WHAT IS BEING ASKED
Produce an exact copy of all records below.

Stored data entries:
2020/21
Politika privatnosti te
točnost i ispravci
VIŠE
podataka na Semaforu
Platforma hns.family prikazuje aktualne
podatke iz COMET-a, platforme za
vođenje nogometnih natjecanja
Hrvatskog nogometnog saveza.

YOUR SOLUTION
2020/21
Politika privatnosti te
točnost i ispravci
VIŠE
podataka na Semaforu
Platforma hns.family prikazuje aktualne
podatke iz COMET-a, platforme za
vođenje nogometnih natjecanja
Hrvatskog nogometnog saveza.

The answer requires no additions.